Data items
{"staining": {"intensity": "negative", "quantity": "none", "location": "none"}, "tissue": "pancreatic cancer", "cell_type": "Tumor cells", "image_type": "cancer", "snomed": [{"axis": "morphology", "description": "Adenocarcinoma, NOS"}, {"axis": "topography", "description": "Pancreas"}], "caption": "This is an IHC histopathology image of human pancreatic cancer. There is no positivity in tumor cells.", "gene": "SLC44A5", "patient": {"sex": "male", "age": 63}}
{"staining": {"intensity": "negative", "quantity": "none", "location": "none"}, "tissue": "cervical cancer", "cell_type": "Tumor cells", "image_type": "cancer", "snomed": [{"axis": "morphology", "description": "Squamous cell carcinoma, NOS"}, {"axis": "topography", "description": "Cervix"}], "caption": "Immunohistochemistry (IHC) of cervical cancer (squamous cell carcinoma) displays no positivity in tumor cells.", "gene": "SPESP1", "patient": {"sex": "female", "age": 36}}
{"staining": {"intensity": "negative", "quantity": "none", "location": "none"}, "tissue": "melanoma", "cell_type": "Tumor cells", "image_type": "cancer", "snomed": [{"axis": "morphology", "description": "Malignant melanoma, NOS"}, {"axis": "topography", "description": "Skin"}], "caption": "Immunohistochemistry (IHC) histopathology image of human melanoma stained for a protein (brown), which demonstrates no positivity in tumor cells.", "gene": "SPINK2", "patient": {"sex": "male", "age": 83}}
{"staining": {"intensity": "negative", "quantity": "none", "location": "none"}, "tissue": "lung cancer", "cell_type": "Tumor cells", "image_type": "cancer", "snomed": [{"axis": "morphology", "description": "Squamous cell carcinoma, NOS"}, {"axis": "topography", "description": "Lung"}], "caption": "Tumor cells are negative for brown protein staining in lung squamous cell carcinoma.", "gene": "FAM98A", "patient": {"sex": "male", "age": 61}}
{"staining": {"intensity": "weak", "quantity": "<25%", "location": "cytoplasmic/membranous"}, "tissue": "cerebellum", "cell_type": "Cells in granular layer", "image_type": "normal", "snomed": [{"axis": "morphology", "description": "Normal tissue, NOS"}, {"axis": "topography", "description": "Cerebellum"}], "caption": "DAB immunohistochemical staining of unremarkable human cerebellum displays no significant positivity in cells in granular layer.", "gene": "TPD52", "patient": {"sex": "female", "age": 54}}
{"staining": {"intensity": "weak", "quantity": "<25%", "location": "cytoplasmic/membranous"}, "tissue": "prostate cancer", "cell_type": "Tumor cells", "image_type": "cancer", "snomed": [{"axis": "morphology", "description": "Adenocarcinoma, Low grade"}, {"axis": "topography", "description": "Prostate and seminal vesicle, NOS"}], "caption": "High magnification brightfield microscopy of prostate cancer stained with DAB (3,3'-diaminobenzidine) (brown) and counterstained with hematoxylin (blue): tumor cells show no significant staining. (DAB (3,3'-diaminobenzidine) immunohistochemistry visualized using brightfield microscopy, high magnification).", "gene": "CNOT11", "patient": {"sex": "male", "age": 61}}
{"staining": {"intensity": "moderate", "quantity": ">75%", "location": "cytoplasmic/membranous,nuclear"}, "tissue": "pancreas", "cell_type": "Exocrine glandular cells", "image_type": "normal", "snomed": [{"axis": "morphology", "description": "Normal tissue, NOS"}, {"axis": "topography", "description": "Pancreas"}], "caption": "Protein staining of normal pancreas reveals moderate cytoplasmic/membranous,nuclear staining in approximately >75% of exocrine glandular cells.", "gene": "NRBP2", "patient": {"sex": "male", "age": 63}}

→ **Your objective**
Word for word, restate all of the entries.

→ **Task solution**
{"staining": {"intensity": "negative", "quantity": "none", "location": "none"}, "tissue": "pancreatic cancer", "cell_type": "Tumor cells", "image_type": "cancer", "snomed": [{"axis": "morphology", "description": "Adenocarcinoma, NOS"}, {"axis": "topography", "description": "Pancreas"}], "caption": "This is an IHC histopathology image of human pancreatic cancer. There is no positivity in tumor cells.", "gene": "SLC44A5", "patient": {"sex": "male", "age": 63}}
{"staining": {"intensity": "negative", "quantity": "none", "location": "none"}, "tissue": "cervical cancer", "cell_type": "Tumor cells", "image_type": "cancer", "snomed": [{"axis": "morphology", "description": "Squamous cell carcinoma, NOS"}, {"axis": "topography", "description": "Cervix"}], "caption": "Immunohistochemistry (IHC) of cervical cancer (squamous cell carcinoma) displays no positivity in tumor cells.", "gene": "SPESP1", "patient": {"sex": "female", "age": 36}}
{"staining": {"intensity": "negative", "quantity": "none", "location": "none"}, "tissue": "melanoma", "cell_type": "Tumor cells", "image_type": "cancer", "snomed": [{"axis": "morphology", "description": "Malignant melanoma, NOS"}, {"axis": "topography", "description": "Skin"}], "caption": "Immunohistochemistry (IHC) histopathology image of human melanoma stained for a protein (brown), which demonstrates no positivity in tumor cells.", "gene": "SPINK2", "patient": {"sex": "male", "age": 83}}
{"staining": {"intensity": "negative", "quantity": "none", "location": "none"}, "tissue": "lung cancer", "cell_type": "Tumor cells", "image_type": "cancer", "snomed": [{"axis": "morphology", "description": "Squamous cell carcinoma, NOS"}, {"axis": "topography", "description": "Lung"}], "caption": "Tumor cells are negative for brown protein staining in lung squamous cell carcinoma.", "gene": "FAM98A", "patient": {"sex": "male", "age": 61}}
{"staining": {"intensity": "weak", "quantity": "<25%", "location": "cytoplasmic/membranous"}, "tissue": "cerebellum", "cell_type": "Cells in granular layer", "image_type": "normal", "snomed": [{"axis": "morphology", "description": "Normal tissue, NOS"}, {"axis": "topography", "description": "Cerebellum"}], "caption": "DAB immunohistochemical staining of unremarkable human cerebellum displays no significant positivity in cells in granular layer.", "gene": "TPD52", "patient": {"sex": "female", "age": 54}}
{"staining": {"intensity": "weak", "quantity": "<25%", "location": "cytoplasmic/membranous"}, "tissue": "prostate cancer", "cell_type": "Tumor cells", "image_type": "cancer", "snomed": [{"axis": "morphology", "description": "Adenocarcinoma, Low grade"}, {"axis": "topography", "description": "Prostate and seminal vesicle, NOS"}], "caption": "High magnification brightfield microscopy of prostate cancer stained with DAB (3,3'-diaminobenzidine) (brown) and counterstained with hematoxylin (blue): tumor cells show no significant staining. (DAB (3,3'-diaminobenzidine) immunohistochemistry visualized using brightfield microscopy, high magnification).", "gene": "CNOT11", "patient": {"sex": "male", "age": 61}}
{"staining": {"intensity": "moderate", "quantity": ">75%", "location": "cytoplasmic/membranous,nuclear"}, "tissue": "pancreas", "cell_type": "Exocrine glandular cells", "image_type": "normal", "snomed": [{"axis": "morphology", "description": "Normal tissue, NOS"}, {"axis": "topography", "description": "Pancreas"}], "caption": "Protein staining of normal pancreas reveals moderate cytoplasmic/membranous,nuclear staining in approximately >75% of exocrine glandular cells.", "gene": "NRBP2", "patient": {"sex": "male", "age": 63}}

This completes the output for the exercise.